Scientists following new clues in their quest to stop malaria

Scientists following new clues in their quest to stop malaria

PanARMENIAN.Net - Science detectives are following new clues in their quest to stop a killer — malaria, Science News for Students says.

The disease claimed the lives of roughly 429,000 people in 2015 alone, according to the World Health Organization. And kids face the biggest risk. More than seven in every 10 of malaria’s victims are children.

The disease is caused by a parasite that spends part of its life cycle in mosquitoes and part in blood-making animals. Once it gets into people, it attacks liver and blood cells. Mild cases cause fever, headaches and chills. Severe cases leave the blood with too few healthy cells to carry oxygen. Sometimes, the disease also affects the lungs and brain.

Some medicines can cure malaria. But those drugs don’t always work. So scientists are exploring new ways to thwart this killer. Last summer, they described two of them at a meeting here in Chicago, Ill.

“Malaria doesn't just affect humans,” explains Holly Lutz. She works in Chicago at the Field Museum and the University of Chicago. Bats, other mammals, birds and lizards also can develop the disease. “In fact, nearly all terrestrial vertebrates can be infected with their own species of malaria,” she says.

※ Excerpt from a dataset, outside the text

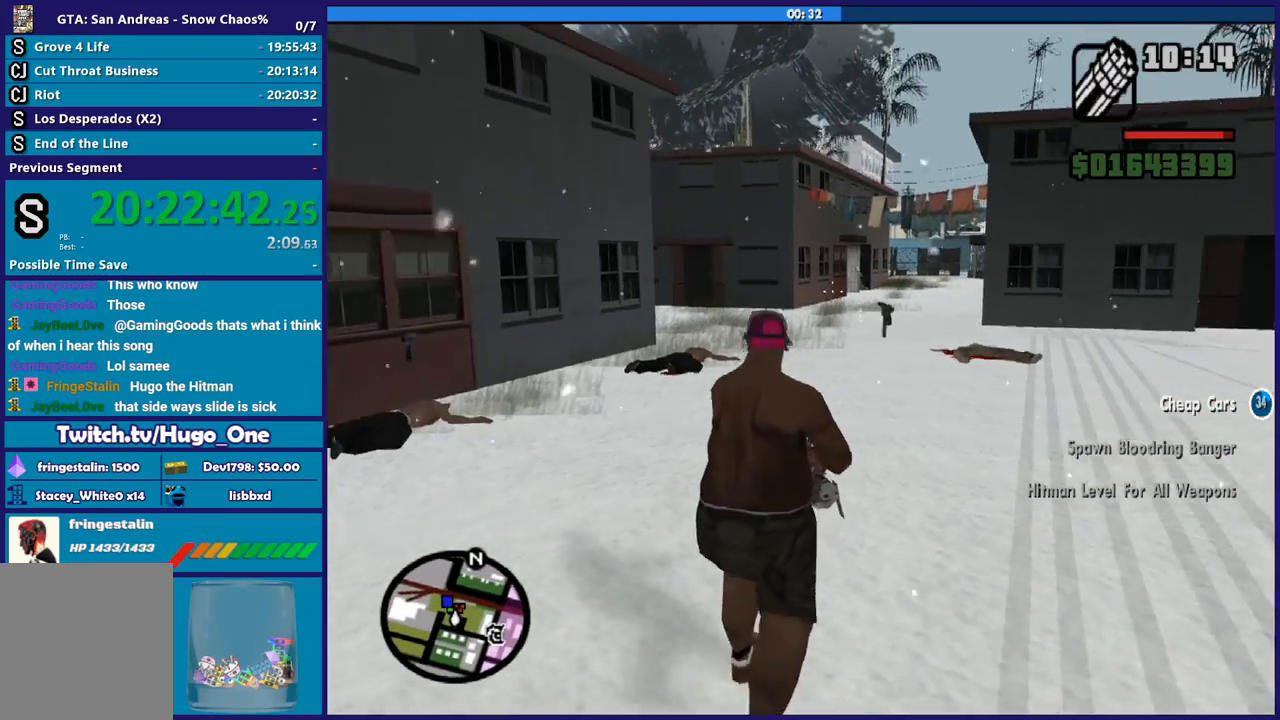
{"buttons": ["L2"], "left_stick": "up", "right_stick": "center", "button_events": []}
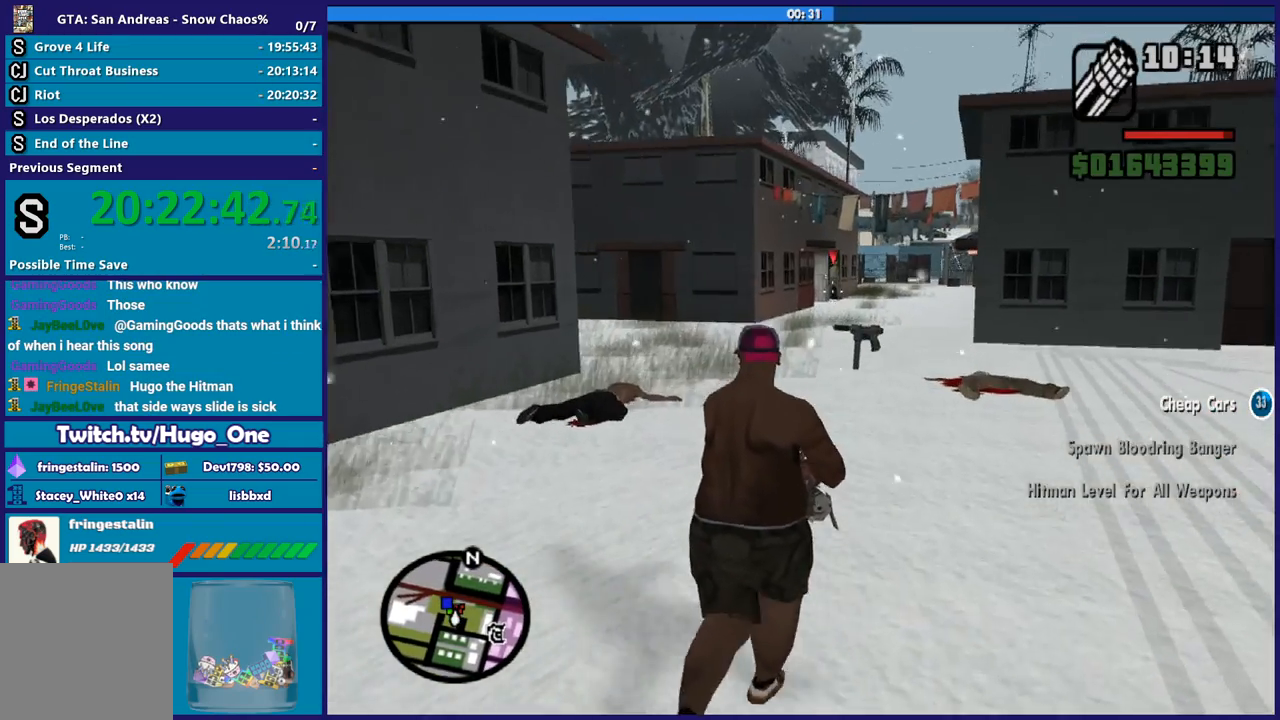
{"buttons": ["L2", "R2"], "left_stick": "up", "right_stick": "center", "button_events": [[34, "R2", "down"]]}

Lutz calls herself “both an evolutionary biologist and a microbial ecologist. But first and foremost, I am an explorer,” she says. By exploring animals and their parasites, Lutz hopes to learn more about how to thwart malaria in people.

A microscopic parasite called Plasmodium (Plaz-MO-dee-um) is behind the illness. Mosquitoes pick up the microbe when they feed on infected blood. It grows in their gut. Then it gets into the insects’ saliva. When a mosquito takes its next bite, it can now share some of these parasites with a new host. In many cases, that host may be a human.

There is some good news. Malaria killed only about half as many people in 2015 as it did 15 years earlier. Bed nets helped. People drape these mesh curtains, treated with mosquito-killing poison, over their beds at night. Medical care is better in some areas, too.